Postmenapozal kadınlarda glandüler yapıların involüsyona uğraması ve yağ dokusunun artmasıyla meme parankim dansitesi belirgin derecede azalır ve yağ dokusundan zengin memelerde yumuşak doku kitleleri kolaylıkla görülebilir (2).
Mammografik olarak memenin yapısının değerlendirilmesinde glandüler ve stromal yapıların miktarına göre meme parankimi genel olarak 3 patterne ayrılır (32);
Skleroze pattern, glandüler ve stromal yapılar fazla, yağ dokusu oldukça azdır. Bazen tüm memeyi kapsayan radyoopasite nedeni ile yağ doku alanları hiç yoktur. Mammografik incelemelerde yorumu en zor olan bu patternde izlenen memelerdir. Meme kanseri gelişiminde bir risk faktörü olarak mammografide parankim dansite artışının klinik öneminin minimal olduğu gösterilmiştir. Bununla beraber parankim dansitesindeki artış yanlış negatif mammografi sonuçlarına neden olması açısından klinik önem taşır (2,10,16,27,28,29,33). Dens memelerde mammografik yorum güç olduğundan US etkin bir tanı yöntemidir. 
Liposkleroze pattern; eşit miktarlarda glandüler ve yağ dokusu içeren pattern, fibroglandüler ve fibrokonjunktif doku opasiteleri memede iç ve arka kadran dışındaki alanda nodüleri retiküler, retikülonodüler ya da örtü tarzında radyoopasiteler oluşturur (32). 
Lipomatö Pattern; fazla miktarda yağ dokusu ve ileri derecede az glandüler doku patterni nedeniyle memede belirgin radyolüsend görünüm izlenir (27,32). 

2.2.2. AKSİLLA MAMMOGRAFİSİ

Mammografi aksillanın alt parçasını gösterir ve bu bölgedeki anormalllikler mammografi ile gösterilebilir. Bu bölgede en sık karşılaşılan patoloji aksiller lenfadenopatidir. Sistemik hastalıklarla beraber görülen veya meme kanserinin neden olduğu lenfadenopatiler olabilir. Aksilladaki kitleler veya aksiller meme patolojik lenf nodunu taklit edebilir. Aksilla patolojilerini mammografi ile göstermek ayırıcı tanıda yardımcı olabilir . Aksillada normal lenf nodları mammografilerde iyi sınırlı ve düşük dansitede, 1.5 santimetreden küçük olarak  izlenirler. Aksiller benign lenfadenopati nedenleri arasında; Nodal hiperplazi, kollajen doku hastalıkları, granülomatöz hastalıklar, silikon lenfadenopatileri ve enfeksiyöz hastalıklar sayılabilir. Aksiller malign lenfadenopati nedenleri ise sıklıkla lenfoproliferatif hastalıklar, meme kanseri ve meme kanseri dışında primer tümör metastazlarıdır. Diğer aksiller kitleler  hematomlar, deri lezyonları, hidradenitis süpürativadır (2,15,35).

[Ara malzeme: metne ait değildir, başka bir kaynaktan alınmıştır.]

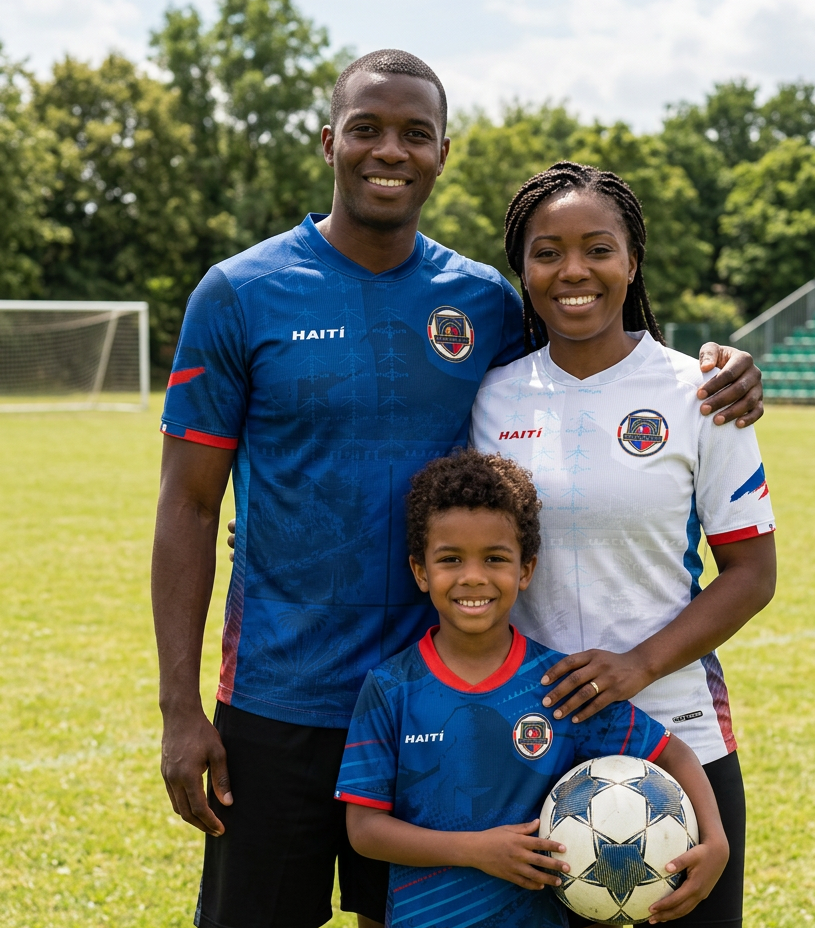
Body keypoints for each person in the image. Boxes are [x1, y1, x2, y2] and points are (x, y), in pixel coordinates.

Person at [152, 50, 764, 928]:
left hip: (444, 700)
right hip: (278, 701)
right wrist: (180, 708)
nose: (388, 151)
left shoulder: (480, 301)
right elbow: (187, 504)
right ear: (329, 141)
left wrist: (727, 369)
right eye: (366, 129)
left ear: (445, 153)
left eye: (415, 133)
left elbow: (589, 364)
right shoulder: (238, 293)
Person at [469, 161, 778, 926]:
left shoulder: (700, 392)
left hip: (679, 746)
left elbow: (751, 573)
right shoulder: (490, 395)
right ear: (523, 270)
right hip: (527, 751)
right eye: (547, 251)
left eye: (597, 248)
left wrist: (637, 664)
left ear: (632, 260)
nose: (574, 270)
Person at [336, 449, 729, 928]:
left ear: (525, 569)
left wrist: (715, 839)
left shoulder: (559, 684)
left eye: (495, 558)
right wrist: (476, 850)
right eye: (451, 559)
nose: (473, 576)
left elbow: (673, 754)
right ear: (421, 571)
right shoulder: (391, 687)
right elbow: (365, 830)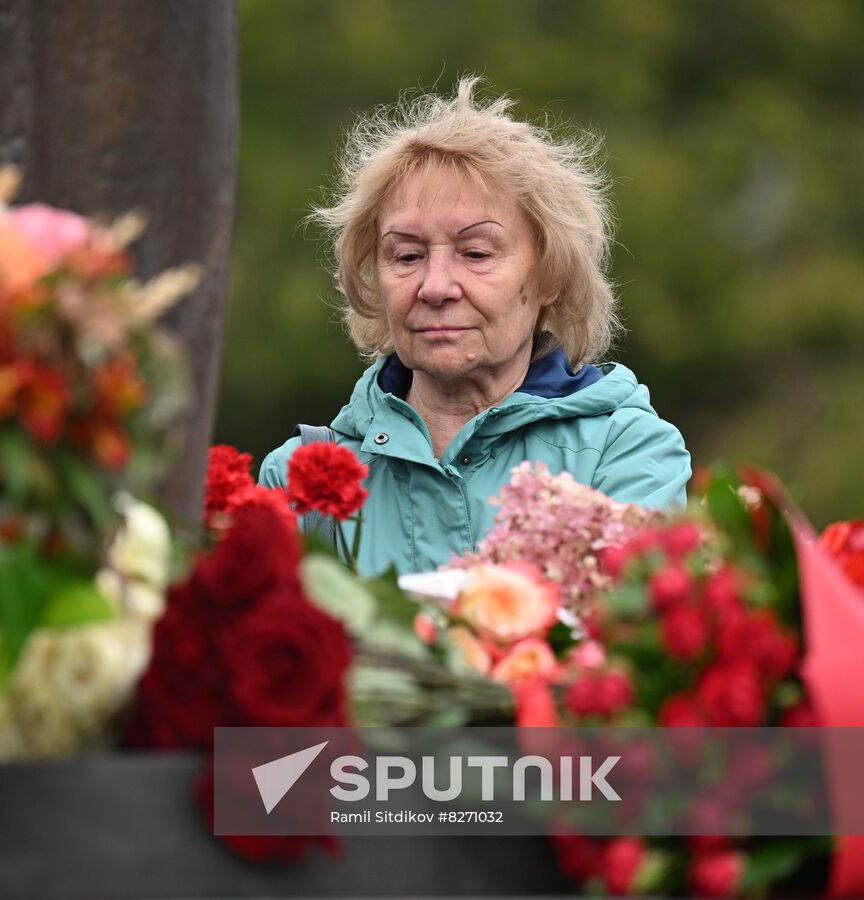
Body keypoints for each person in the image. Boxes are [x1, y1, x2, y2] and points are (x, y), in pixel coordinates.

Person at [259, 78, 691, 575]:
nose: (435, 286)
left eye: (476, 253)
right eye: (407, 255)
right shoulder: (303, 479)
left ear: (550, 274)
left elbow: (625, 641)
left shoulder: (624, 454)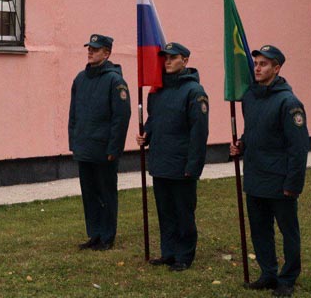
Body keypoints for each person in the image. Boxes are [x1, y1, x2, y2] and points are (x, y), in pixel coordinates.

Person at [230, 45, 309, 297]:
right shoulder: (251, 97)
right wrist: (241, 144)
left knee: (288, 231)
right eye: (256, 63)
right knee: (260, 229)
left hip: (279, 181)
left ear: (277, 68)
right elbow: (253, 130)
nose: (257, 68)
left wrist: (292, 184)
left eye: (264, 64)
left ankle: (287, 278)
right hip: (255, 177)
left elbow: (298, 149)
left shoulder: (289, 102)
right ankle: (268, 273)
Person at [136, 42, 209, 272]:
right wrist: (146, 134)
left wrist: (193, 166)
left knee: (183, 212)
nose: (167, 61)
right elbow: (154, 119)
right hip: (160, 161)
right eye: (165, 58)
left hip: (181, 164)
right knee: (165, 211)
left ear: (185, 61)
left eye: (172, 57)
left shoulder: (194, 92)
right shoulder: (158, 90)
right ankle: (168, 252)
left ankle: (184, 255)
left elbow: (199, 132)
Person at [69, 34, 131, 251]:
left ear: (107, 53)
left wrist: (115, 148)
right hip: (85, 147)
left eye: (95, 49)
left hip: (104, 150)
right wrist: (74, 142)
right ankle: (94, 233)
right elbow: (73, 114)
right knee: (89, 193)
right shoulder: (80, 79)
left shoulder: (115, 81)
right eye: (89, 48)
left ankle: (107, 235)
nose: (90, 52)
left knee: (106, 192)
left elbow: (121, 118)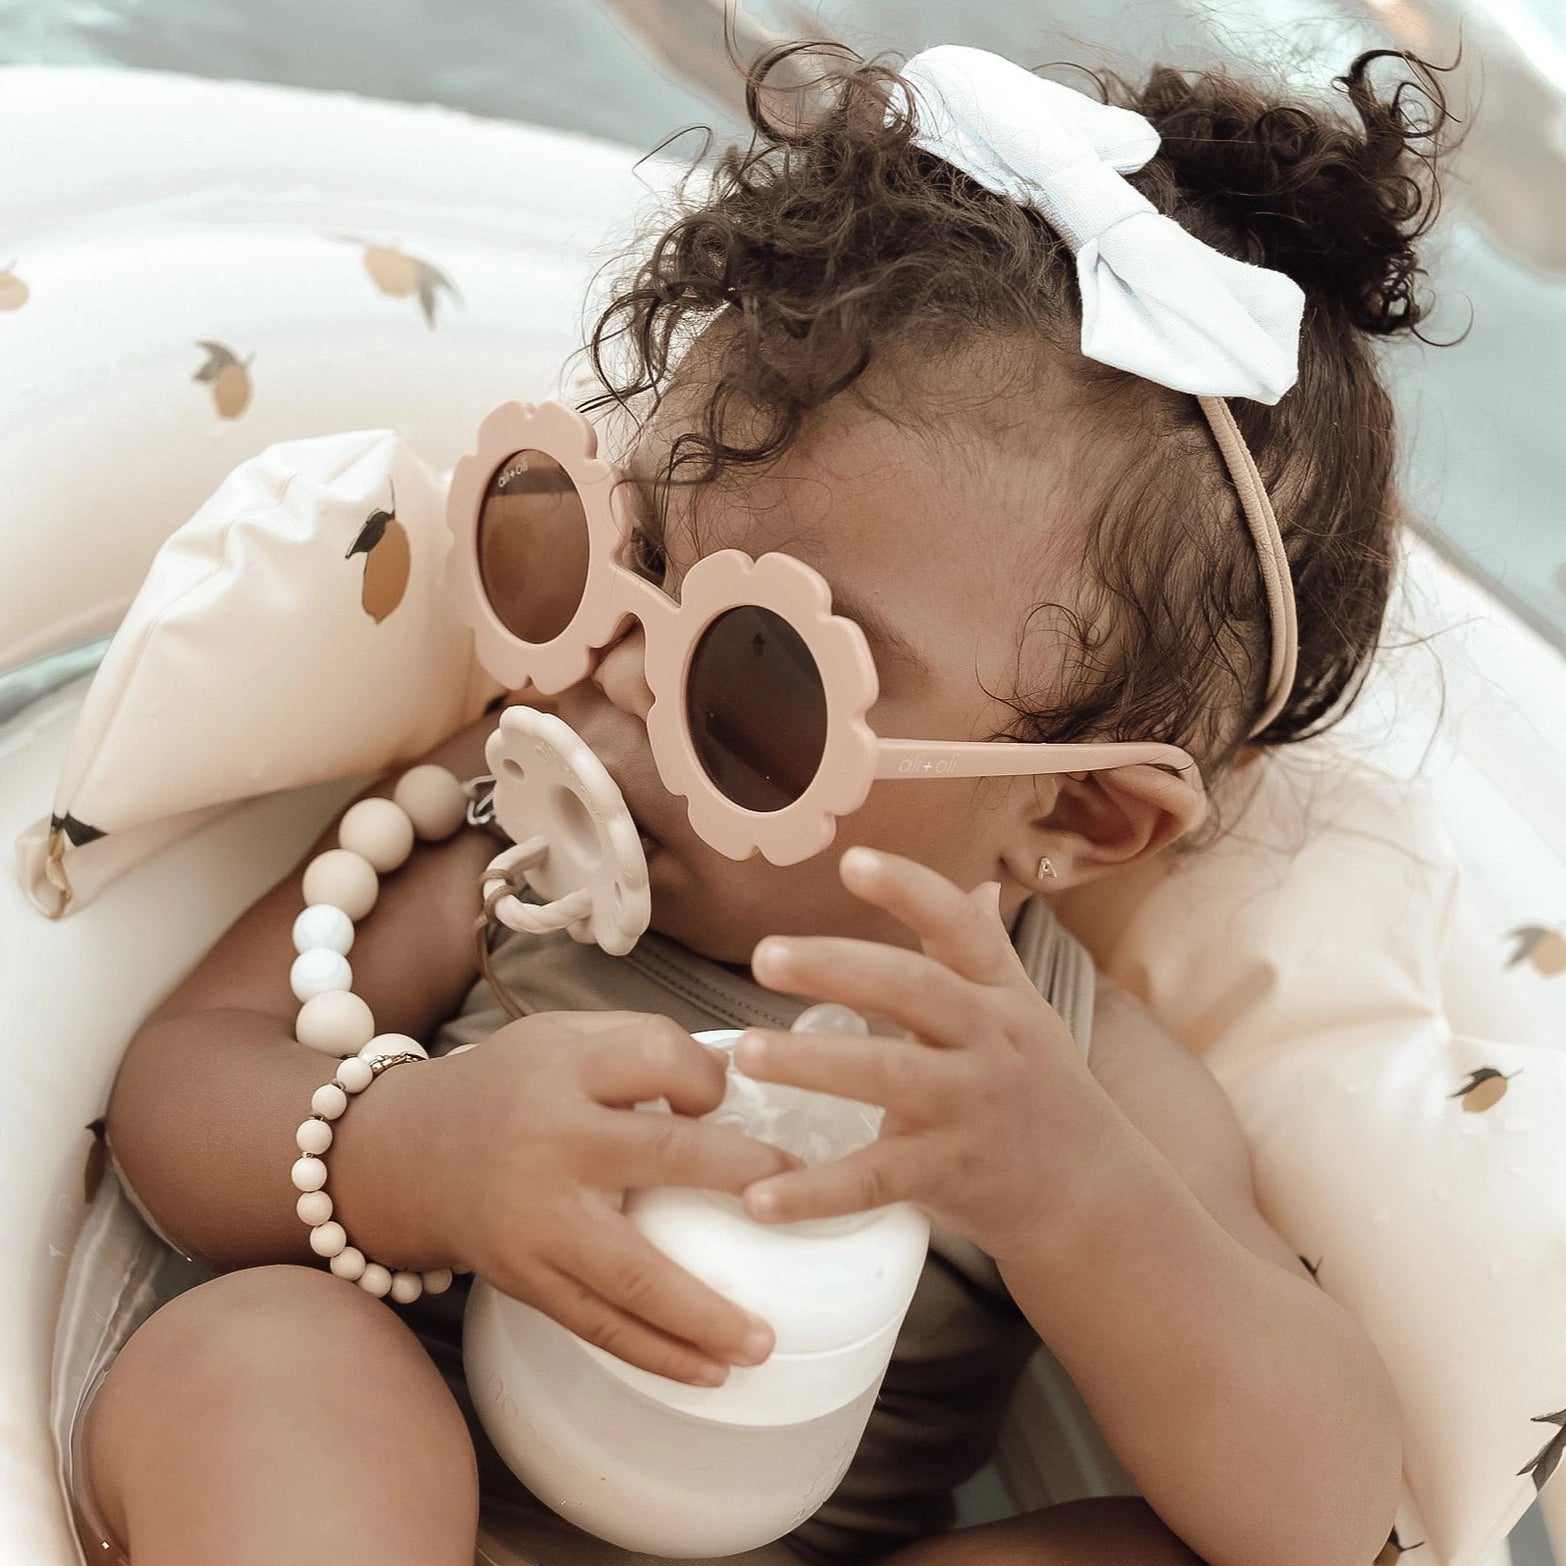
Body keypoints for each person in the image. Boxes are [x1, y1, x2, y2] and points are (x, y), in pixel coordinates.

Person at [69, 35, 1450, 1566]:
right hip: (403, 1516)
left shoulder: (1071, 1079)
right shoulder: (514, 831)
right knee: (269, 1358)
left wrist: (1073, 1200)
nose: (623, 676)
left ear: (1078, 819)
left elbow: (1326, 1513)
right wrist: (411, 1150)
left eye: (758, 674)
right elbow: (174, 1094)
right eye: (634, 555)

Mammografide tesbit edilen aksiller patolojilerin en yaygını lenf nodlarıdır. Aksillada görülen homojen yoğunlukta, 33 mm den uzun, spiküler çıkıntıları olan veya intranodal mikrokalsifikasyonlar içeren lenf nodları büyük ihtimalle maligndir, ancak mammografi ile malign ve benign lenf nodu ayrımı yapılmamalıdır (36). 
Meme kanserlerinde aksiller lenf nodlarının değerlendirilmesi çok önemlidir. Tümörlü hastada aksillasında tutulum yoksa 10 yıllık sağ kalım %  75-80, 1-3 lenf nodu tutulmuşsa %  35-40, 4-10 lenf nodu tutulmuşsa % 25-30, 10 ya da daha fazla lenf nodu varsa % 10-15 ’tir (37). Meme kanserleri %  5 ten az bir oranda sadece aksiller metastazlar ile bulgu verebilir. Görüntüleme yöntemleri okkült meme karsinomlarında yetersiz kalmaktadır (38).